*REQUIREMENT*: Could you change every "lilit_gallery" in the entries below to "lilit_studio" and leave all other text as it stands? Return only the text, without the pictures.

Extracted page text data
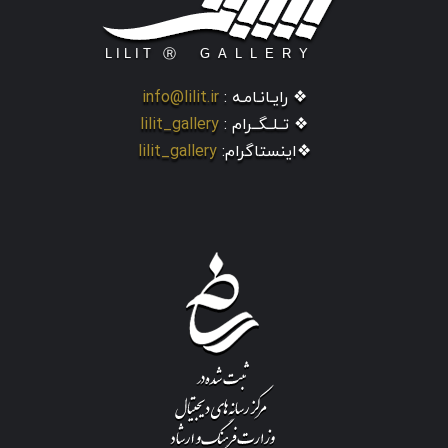
❖ رایـانـامـه :
info@lilit.ir
❖ تــلــگــرام :
lilit_gallery
❖اینستاگرام:
lilit_gallery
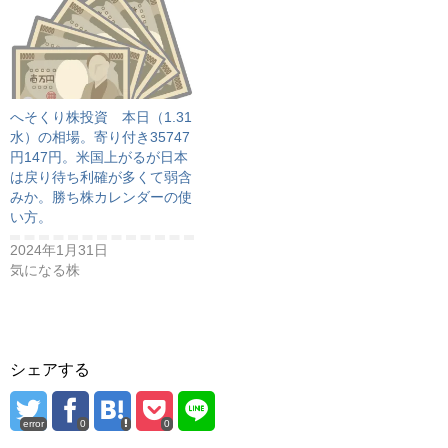
へそくり株投資 本日（1.31
水）の相場。寄り付き35747
円147円。米国上がるが日本
は戻り待ち利確が多くて弱含
みか。勝ち株カレンダーの使
い方。
2024年1月31日
気になる株
シェアする
error
0
0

*EXERCISE RESPONSE*:
❖ رایـانـامـه :
info@lilit.ir
❖ تــلــگــرام :
lilit_studio
❖اینستاگرام:
lilit_studio
へそくり株投資 本日（1.31
水）の相場。寄り付き35747
円147円。米国上がるが日本
は戻り待ち利確が多くて弱含
みか。勝ち株カレンダーの使
い方。
2024年1月31日
気になる株
シェアする
error
0
0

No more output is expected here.